I asked myself that twice last year. And the second time my answer stuck. I deleted the apps, and I deleted my desire for dating app-related dopamine. But somehow I didn’t make the same connection with my behaviour on other forms of social media; until last Tuesday.
I’m lying really. I knew that Insta-likes and Facebook pings produced the same result. But, I guess I chose not to care? Friends and colleagues have spent years bantering me about my behaviour on social media. I’ll post anything and everything. In all fairness, I can honestly say that when I told people that I was posting badly taken pictures of boring things for me, I was telling the truth. Instagram feels like a handy photo diary to log memories. And Insta-stories mean that you can post something shit and it’ll soon disappear, so it doesn’t tarnish your otherwise edited-to-fuck pictures on your profile. So there I was, posting meaningless shit on my Instagram like every other sod. Monitoring likes, views and follows like they meant something. And living life through my jelly-glitter-case-covered-iPhone-something-or-other-lense. Snore!
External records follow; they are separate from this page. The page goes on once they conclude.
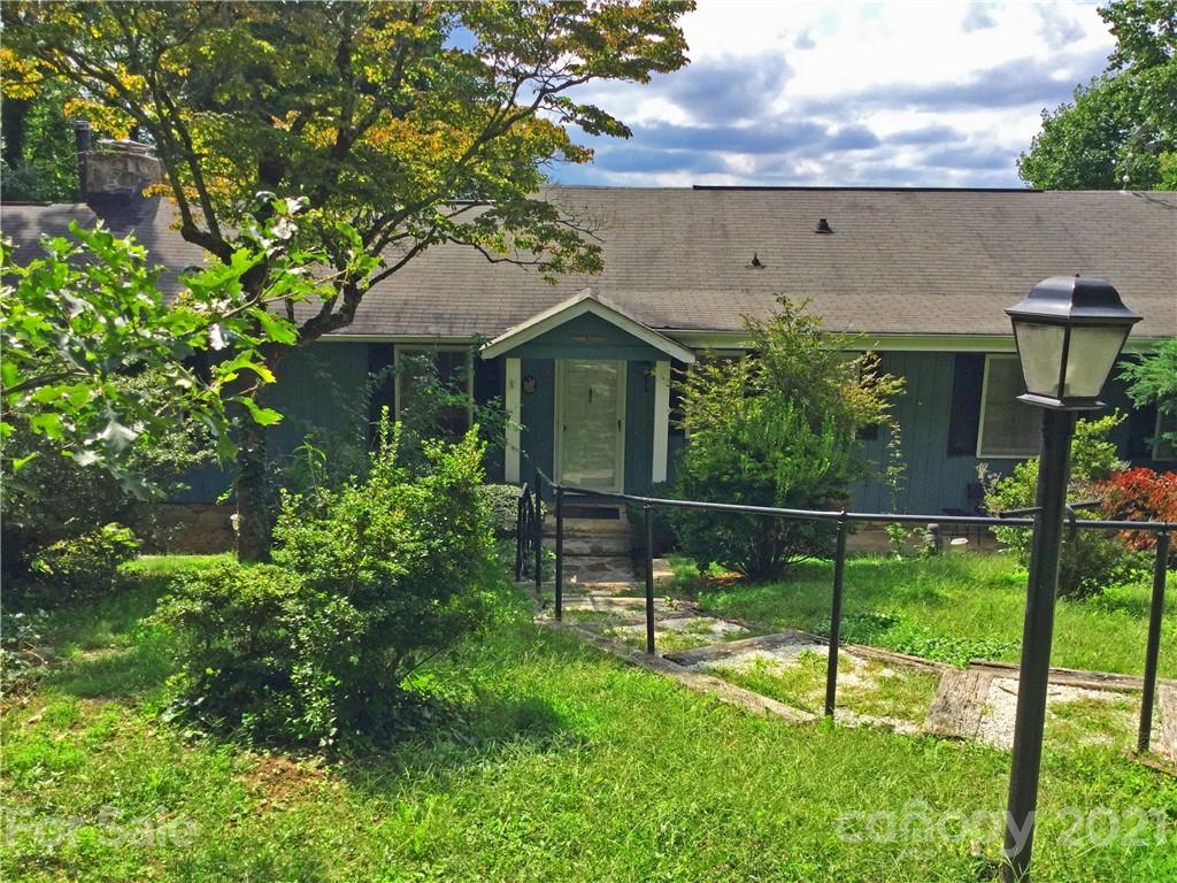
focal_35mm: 31
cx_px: 588
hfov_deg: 58.4
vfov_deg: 45.4
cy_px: 442
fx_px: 1054
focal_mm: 3.3
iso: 25
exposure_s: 1/858
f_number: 2.4
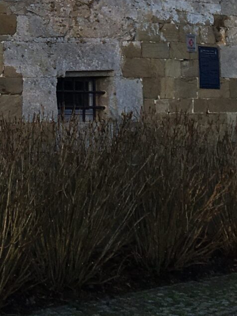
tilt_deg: +15.4
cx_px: -80
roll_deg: -1.5
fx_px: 1068
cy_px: -188
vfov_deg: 15.3
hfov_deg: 12.2
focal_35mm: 117
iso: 25
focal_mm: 4.15
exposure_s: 1/217
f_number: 2.2
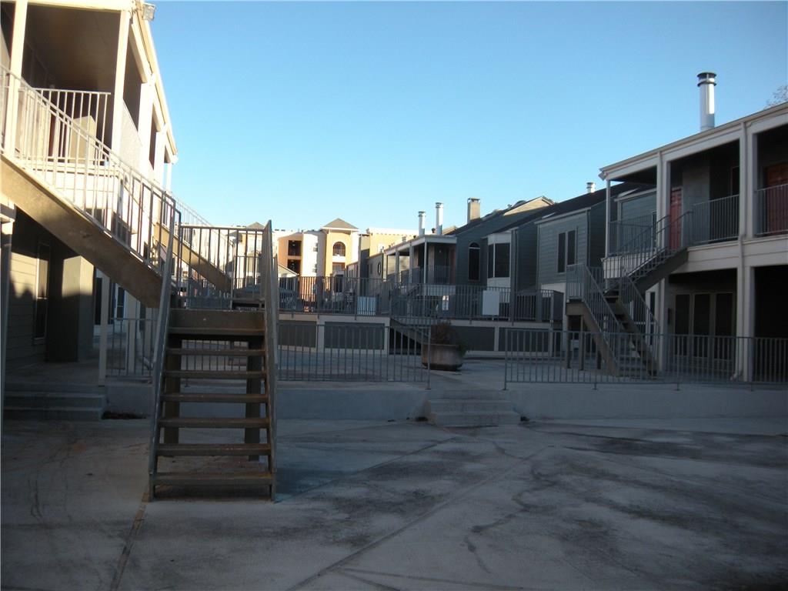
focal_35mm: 35
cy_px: 296
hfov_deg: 52.6
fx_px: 797
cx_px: 394
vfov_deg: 40.7
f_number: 3.8
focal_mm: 5.9
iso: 64
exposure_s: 1/260
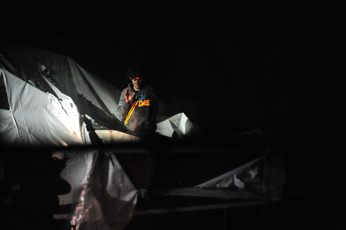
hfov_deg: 10.3
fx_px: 1921
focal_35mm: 200
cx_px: 173
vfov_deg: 6.9
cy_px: 115
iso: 6400
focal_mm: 200
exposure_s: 1/250
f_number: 4
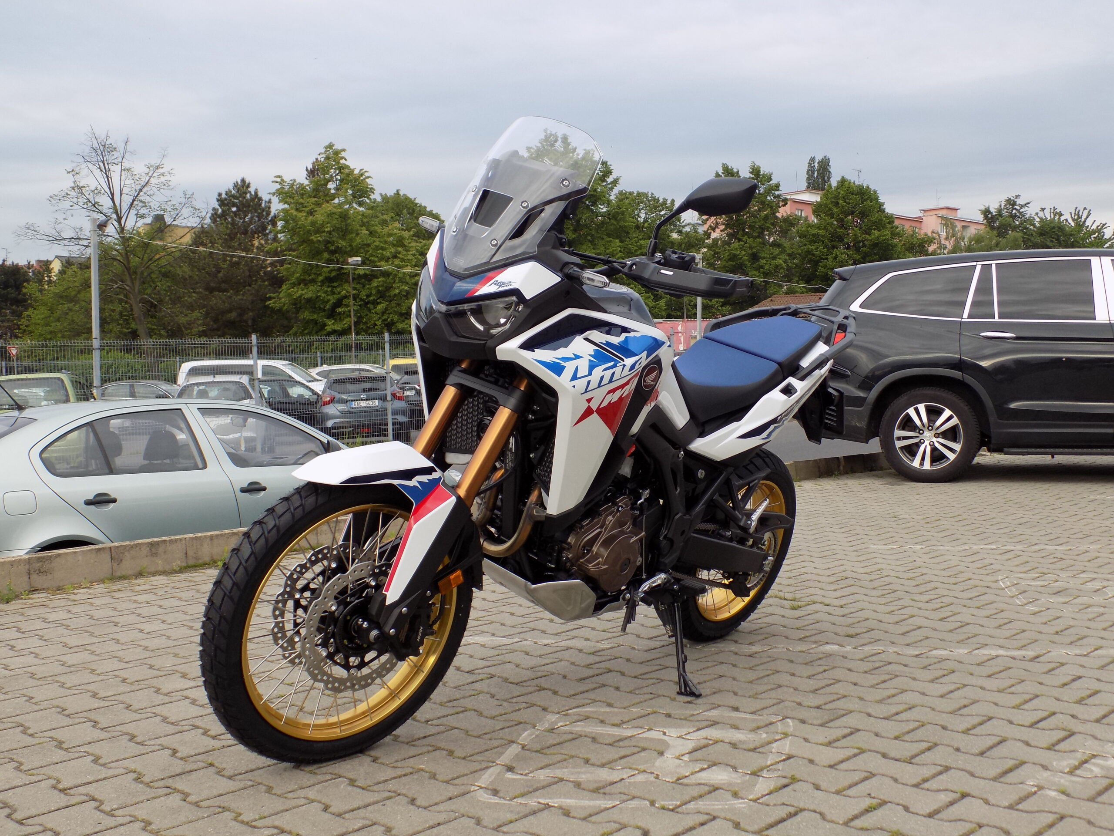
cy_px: 418
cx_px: 557
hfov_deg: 50.1
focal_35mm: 37
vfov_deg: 38.7
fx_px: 1191
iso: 80
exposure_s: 1/200
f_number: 3.5
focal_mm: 6.6
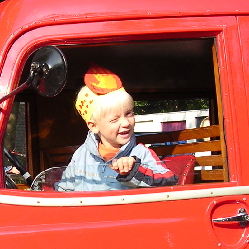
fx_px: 700
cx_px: 45
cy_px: 147
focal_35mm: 86
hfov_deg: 19.9
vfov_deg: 20.2
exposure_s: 1/444
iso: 100
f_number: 2.8
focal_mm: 5.8
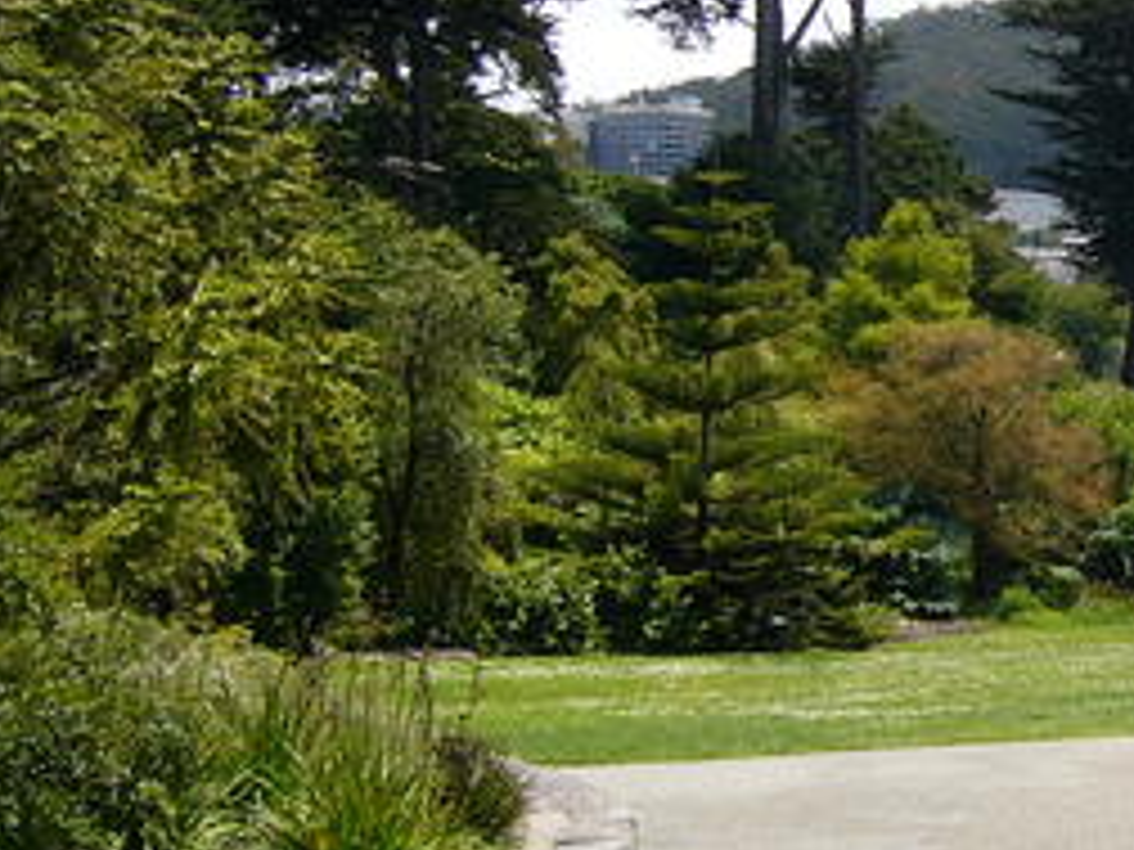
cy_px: 283
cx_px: 1134
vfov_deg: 16.6
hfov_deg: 21.3
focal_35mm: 89
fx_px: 2916
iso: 50
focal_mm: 5.8
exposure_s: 1/100
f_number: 8
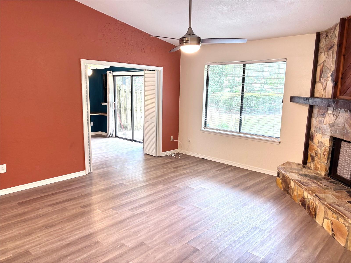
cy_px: 132
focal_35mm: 26
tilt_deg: -9.5
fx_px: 264
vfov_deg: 53.1
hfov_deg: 67.3
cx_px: 176
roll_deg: -1.3
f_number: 1.6
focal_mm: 5.96
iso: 100
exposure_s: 1/60
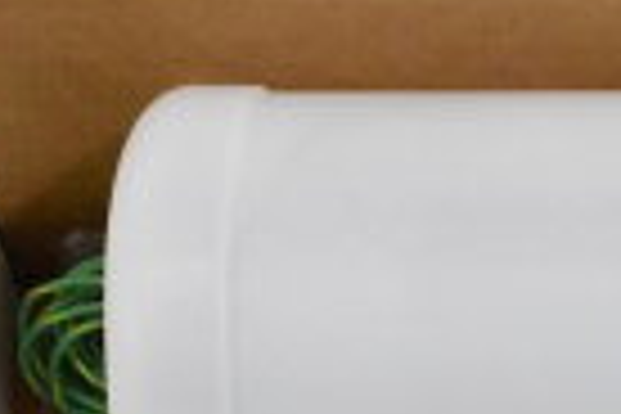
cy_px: 790
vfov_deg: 9.7
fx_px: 2294
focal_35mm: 133
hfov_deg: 15.1
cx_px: 662
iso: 6400
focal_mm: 20
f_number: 10
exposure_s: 1/400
So, last Tuesday, as I walked out of SCA after J-Mac’s talk, I deleted Instagram. And I haven’t looked back. Instagram-free life is unexpectedly enjoyable. I thought I’d find it harder. I thought I’d pine after likes on pinky-purple sunsets that everyone else can see, blurry drunken videos than only mean something to me, and posts produced by procrastination which I’ve uploaded with glee (ah, rhyming). But I haven’t. I feel wildly free! I’ve enjoyed not knowing what everyone else did last night and finding out first from them in person the next day. I’ve relished every time my phone’s remained firmly in my bag when I’d usually whip it out to document a nothing-moment. Just, well, living is kinda cool!
Now, I’m not saying that I’ll never go back on Instagram. I can’t deny that as soon as I see an Insta-perfect moment on a gorgeous beach somewhere (fingers crossed for summer!), I know I’ll be dying to get it on the ‘gram. After hearing that perhaps my only social media fan (friend of a friend) was horrified to hear that I’d deleted the app, my thumb twitched towards the App Store. And I’ve still got Twitter. It’s a great tool for a creative trying to network and stay up to date with industry news. I pop on Facebook* occasionally. Although I deleted the app soon after starting SCA, I still use it to keep in touch with some people. Apart from anything else, I need to know about social media. It forms part, and sometimes the whole, of advertising campaigns. Particularly as a young creative, digital knowledge is a must. But, as a young person, knowing my self-worth outside of social media is of far greater importance. So, at least for now, I’m Instagone.
* I expect it will be largely redundant in a few years time if it continues to be pumped full of pointless content.